[Task data]
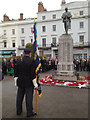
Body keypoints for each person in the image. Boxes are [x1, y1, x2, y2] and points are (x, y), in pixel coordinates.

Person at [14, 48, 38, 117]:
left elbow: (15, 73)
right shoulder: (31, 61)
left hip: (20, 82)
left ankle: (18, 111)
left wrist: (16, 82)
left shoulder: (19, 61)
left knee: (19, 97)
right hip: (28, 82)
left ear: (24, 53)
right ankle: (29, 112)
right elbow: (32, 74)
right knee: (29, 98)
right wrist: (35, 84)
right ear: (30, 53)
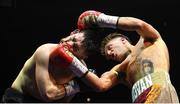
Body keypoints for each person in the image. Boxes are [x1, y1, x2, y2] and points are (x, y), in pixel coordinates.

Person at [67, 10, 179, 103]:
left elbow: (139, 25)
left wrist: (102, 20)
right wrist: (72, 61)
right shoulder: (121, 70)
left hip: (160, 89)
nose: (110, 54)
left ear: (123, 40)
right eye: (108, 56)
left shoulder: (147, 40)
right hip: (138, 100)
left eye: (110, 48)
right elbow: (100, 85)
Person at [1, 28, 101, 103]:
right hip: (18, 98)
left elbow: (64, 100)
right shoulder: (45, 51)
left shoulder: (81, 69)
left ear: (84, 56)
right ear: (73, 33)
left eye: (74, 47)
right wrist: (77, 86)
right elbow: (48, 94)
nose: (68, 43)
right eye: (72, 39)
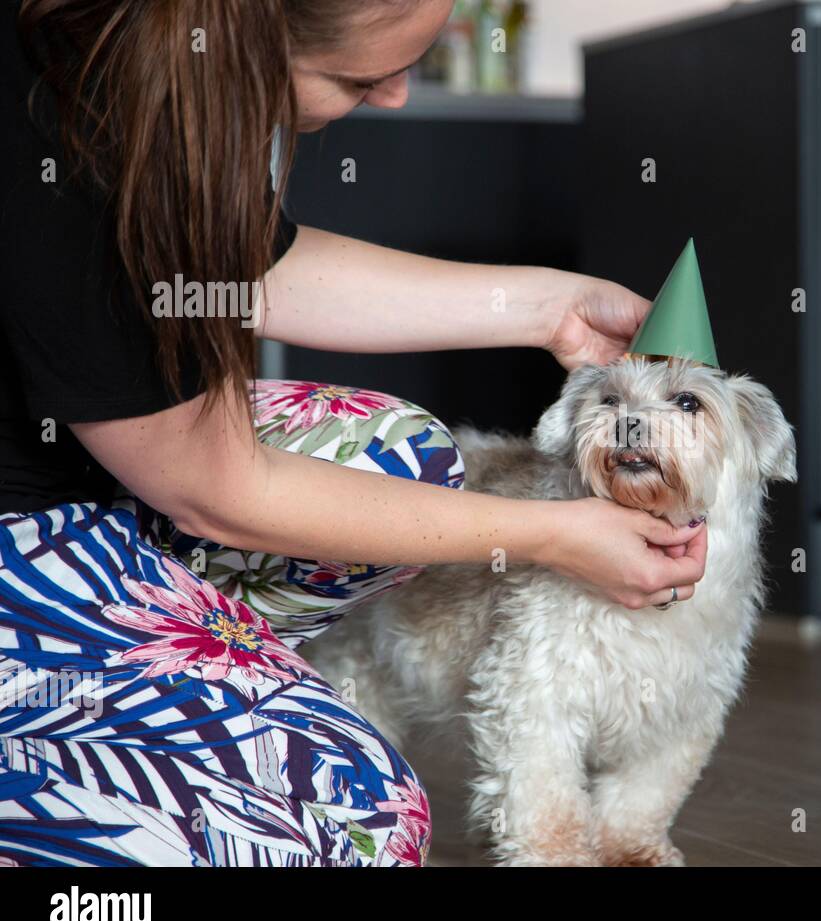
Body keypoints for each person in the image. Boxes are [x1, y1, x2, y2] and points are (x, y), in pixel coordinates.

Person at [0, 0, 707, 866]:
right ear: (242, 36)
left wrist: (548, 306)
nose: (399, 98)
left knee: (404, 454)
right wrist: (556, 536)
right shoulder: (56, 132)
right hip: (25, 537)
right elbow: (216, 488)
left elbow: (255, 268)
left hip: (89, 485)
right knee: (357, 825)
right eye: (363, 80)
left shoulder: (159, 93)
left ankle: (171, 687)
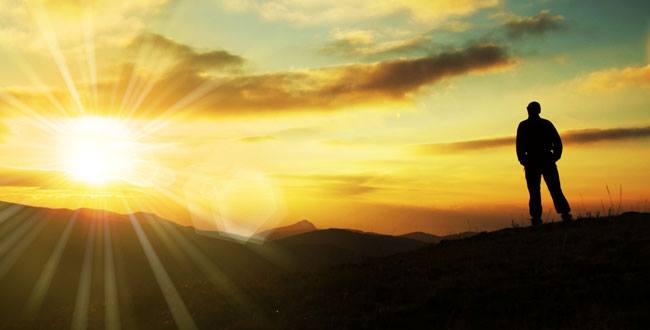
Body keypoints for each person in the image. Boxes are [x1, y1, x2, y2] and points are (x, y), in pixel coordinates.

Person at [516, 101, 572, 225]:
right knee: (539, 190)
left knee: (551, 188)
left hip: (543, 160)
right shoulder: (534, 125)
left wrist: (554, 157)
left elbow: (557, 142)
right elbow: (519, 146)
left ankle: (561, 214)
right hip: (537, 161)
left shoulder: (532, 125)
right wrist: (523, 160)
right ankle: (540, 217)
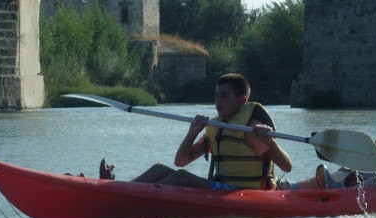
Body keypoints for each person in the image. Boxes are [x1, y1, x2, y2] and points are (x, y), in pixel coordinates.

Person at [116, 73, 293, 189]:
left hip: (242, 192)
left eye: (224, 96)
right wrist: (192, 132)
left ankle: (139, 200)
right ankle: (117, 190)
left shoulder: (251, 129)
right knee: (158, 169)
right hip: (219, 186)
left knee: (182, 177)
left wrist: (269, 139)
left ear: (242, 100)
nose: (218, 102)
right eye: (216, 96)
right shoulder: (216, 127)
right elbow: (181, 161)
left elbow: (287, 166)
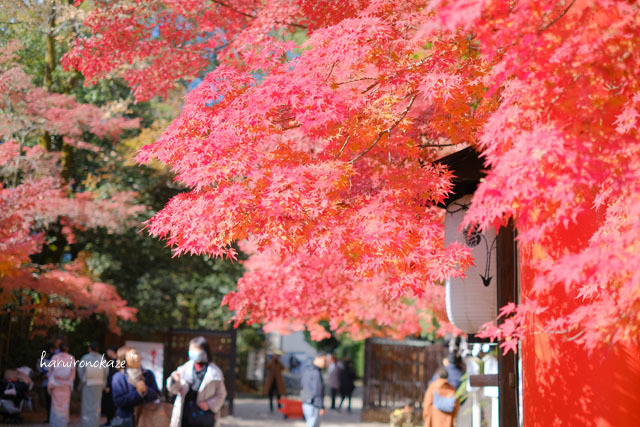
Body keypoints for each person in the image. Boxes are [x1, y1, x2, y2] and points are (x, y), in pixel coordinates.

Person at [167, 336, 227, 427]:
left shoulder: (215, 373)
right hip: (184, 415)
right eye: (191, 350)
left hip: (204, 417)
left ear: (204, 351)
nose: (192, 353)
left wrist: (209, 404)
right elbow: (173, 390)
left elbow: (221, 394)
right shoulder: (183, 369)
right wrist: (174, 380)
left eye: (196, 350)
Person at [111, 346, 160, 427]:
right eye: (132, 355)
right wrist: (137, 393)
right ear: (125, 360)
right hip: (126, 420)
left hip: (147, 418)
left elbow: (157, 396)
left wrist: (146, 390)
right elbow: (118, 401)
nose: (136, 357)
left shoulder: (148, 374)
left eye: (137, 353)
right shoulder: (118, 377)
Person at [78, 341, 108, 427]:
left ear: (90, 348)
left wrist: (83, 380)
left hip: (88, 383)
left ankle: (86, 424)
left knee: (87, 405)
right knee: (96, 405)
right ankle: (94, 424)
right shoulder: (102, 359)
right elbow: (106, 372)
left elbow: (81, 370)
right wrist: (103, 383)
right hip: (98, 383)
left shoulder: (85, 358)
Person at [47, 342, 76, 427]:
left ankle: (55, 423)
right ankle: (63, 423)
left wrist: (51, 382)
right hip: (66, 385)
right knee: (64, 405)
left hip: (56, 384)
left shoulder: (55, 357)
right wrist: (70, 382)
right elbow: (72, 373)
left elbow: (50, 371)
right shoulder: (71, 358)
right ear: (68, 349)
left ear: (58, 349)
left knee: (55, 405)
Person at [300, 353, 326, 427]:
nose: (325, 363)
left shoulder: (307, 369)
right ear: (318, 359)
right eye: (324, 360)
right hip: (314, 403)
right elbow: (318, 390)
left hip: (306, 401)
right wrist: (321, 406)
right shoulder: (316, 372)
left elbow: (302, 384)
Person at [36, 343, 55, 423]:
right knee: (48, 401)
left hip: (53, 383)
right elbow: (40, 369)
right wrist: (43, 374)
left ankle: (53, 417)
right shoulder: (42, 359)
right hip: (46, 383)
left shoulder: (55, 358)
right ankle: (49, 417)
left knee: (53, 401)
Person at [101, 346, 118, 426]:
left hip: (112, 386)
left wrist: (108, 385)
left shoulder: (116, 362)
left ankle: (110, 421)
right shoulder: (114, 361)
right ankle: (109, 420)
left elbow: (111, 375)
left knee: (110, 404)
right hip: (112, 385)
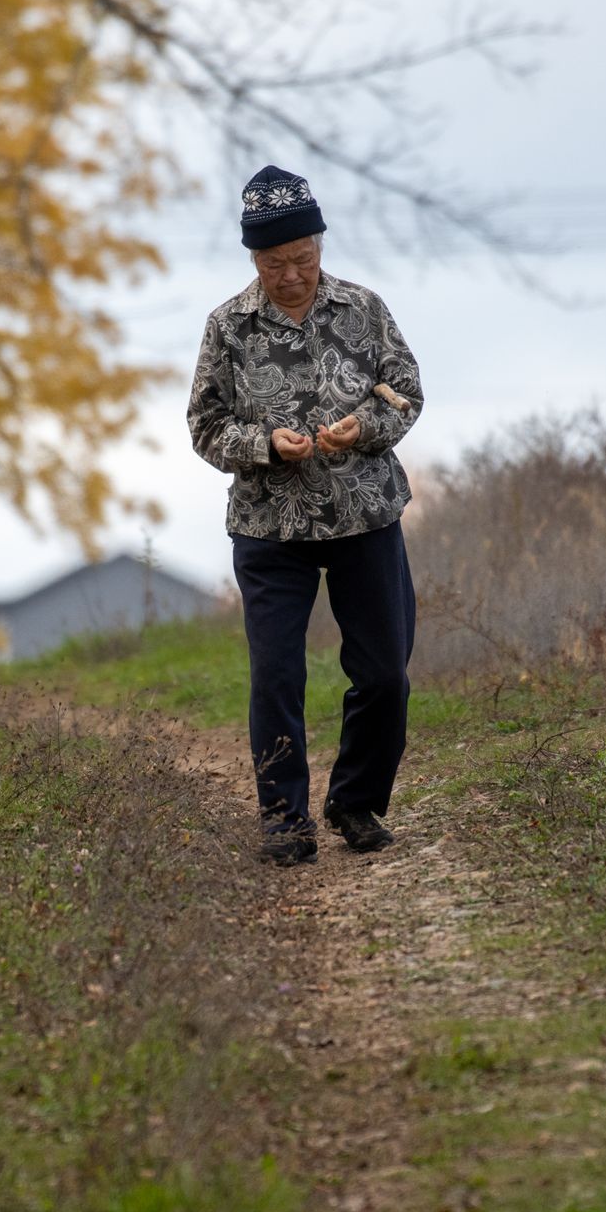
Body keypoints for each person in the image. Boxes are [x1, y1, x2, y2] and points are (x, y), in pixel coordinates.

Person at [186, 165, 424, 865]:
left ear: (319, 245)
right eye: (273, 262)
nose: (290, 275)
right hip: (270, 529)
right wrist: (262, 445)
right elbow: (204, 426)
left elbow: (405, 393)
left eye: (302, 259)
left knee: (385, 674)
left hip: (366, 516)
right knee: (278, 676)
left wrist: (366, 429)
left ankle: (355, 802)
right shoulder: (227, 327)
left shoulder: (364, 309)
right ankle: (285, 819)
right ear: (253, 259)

[Exercise requirements]
Give an exact copy of the lines from the one with "right eye: (273, 262)" through the end of the entries, both ends included.

[Task result]
right eye: (273, 262)
nose: (290, 275)
right hip: (270, 529)
right wrist: (262, 445)
right elbow: (204, 426)
left elbow: (405, 393)
left eye: (302, 259)
left knee: (385, 674)
left hip: (366, 516)
right knee: (278, 676)
left wrist: (366, 429)
left ankle: (355, 802)
right shoulder: (227, 327)
left shoulder: (364, 309)
right ankle: (285, 819)
right ear: (253, 259)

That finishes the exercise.